What about the EU? Some leaders, like Blair and Sarkozy,
have been fully supportive of the US-Israeli imperialist project,
others less so. But there has not been any consistent opposition, even
to the worst crimes; EU complicity in the horrifying slow-motion
genocide being committed in Gaza is particularly disturbing. Given that
the EU, unlike the US and Israel, at least pays lip-service to
international law, it would be worth bombarding its leaders with
reminders of the gross violations of international human rights and
humanitarian law being committed by the US and Israel, and their own
role as active or passive accomplices.
It is also necessary to
resist the displacement of the goal of nuclear disarmament by that of
non-proliferation. Anti-war groups have responded to statements by Bush
and Sarkozy that a nuclear-armed Iran is 'unacceptable' by emphasising,
quite correctly, the lack of any evidence whatsoever that Iran is
developing nuclear weapons. But it has been left to campaigners for
nuclear disarmament to point out the dishonesty involved in these
denunciations of Iran, which make the unstated assumption that
nuclear-armed Pakistan, India, Israel, China, Russia, Britain, France,
and above all USA - the only state that has actually used these weapons
of mass destruction - are acceptable. The anti-war and Palestine
solidarity movements need to challenge this assumption most vigorously.
We must highlight the hypocrisy of Bush and Sarkozy using the nuclear
Non-Proliferation Treaty (NPT) against Iran, which has not violated it,
when they themselves are violating Article VI of the NPT, in which
parties to the treaty undertake to 'pursue negotiations in good
faith...on a treaty on general and complete disarmament under strict
and effective international control'. Indeed, non-proliferation makes
no logical or practical sense in the absence of nuclear disarmament.

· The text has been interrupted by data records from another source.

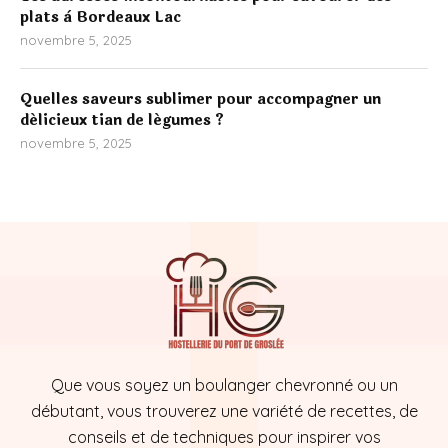
plats à Bordeaux Lac
novembre 5, 2025
Quelles saveurs sublimer pour accompagner un
délicieux tian de légumes ?
novembre 5, 2025
Que vous soyez un boulanger chevronné ou un
débutant, vous trouverez une variété de recettes, de
conseils et de techniques pour inspirer vos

Logically, if these weapons are so evil that countries have to be
barred from obtaining them, then those that already possess them should
proceed to eliminate them; practically, so long as some countries have
nuclear weapons, others will inevitably strive to acquire them, and
some will succeed.
The NPT is a discriminatory treaty, in that
it subjects non-nuclear weapon signatories to strict safeguards while
nuclear weapons states are allowed to get away with a commitment to
nuclear disarmament that there is no means of enforcing. Therefore,
instead of the NPT we should emphasise the importance of universal
ratification of the Comprehensive Test Ban Treaty (CTBT), which bans
nuclear tests by all countries without discrimination, and the Fissile
Material Cutoff Treaty (FMCT), which would ban the production of
fissile material for nuclear weapons, and subject the nuclear weapons
states to the verification procedures currently applicable only to
non-nuclear weapons states. While not actually measures of nuclear
disarmament, these treaties would prevent nuclear weapons states from
expanding their arsenals and developing new weapons, pending the
introduction of a new a treaty on total global nuclear disarmament,
which would be the ultimate goal.
In conclusion: if we wish to
stop the war in Palestine, Afghanistan and Iraq, and prevent it from
spreading to Iran and other countries, we need to take the following
measures:
1) support the Palestinian-Israeli struggle for a
single democratic state in historical Palestine by a campaign of
boycott, divestment and sanctions against Israel;
2) boycott the US dollar until it ceases to be a world currency, thereby refraining from contributing financially to the war;
3)
campaign for a ban on the production, stockpiling and use of all
nuclear weapons, including Depleted Uranium weapons, as well as
chemical and biological weapons, and weapons such as land mines and
cluster bombs that target civilians;
4) lobby the UN on all
these issues: an earlier petition to the UN General Assembly that
contains the e-mail addresses of UN Ambassadors and others can be found
at http://www.waronfreedom.org/petition.html
5) and finally,
work for democracy in our own countries and oppose the threat or use of
force by our own governments, since a democratic and peaceful world
order can only be built out of democratic and peaceful constituents!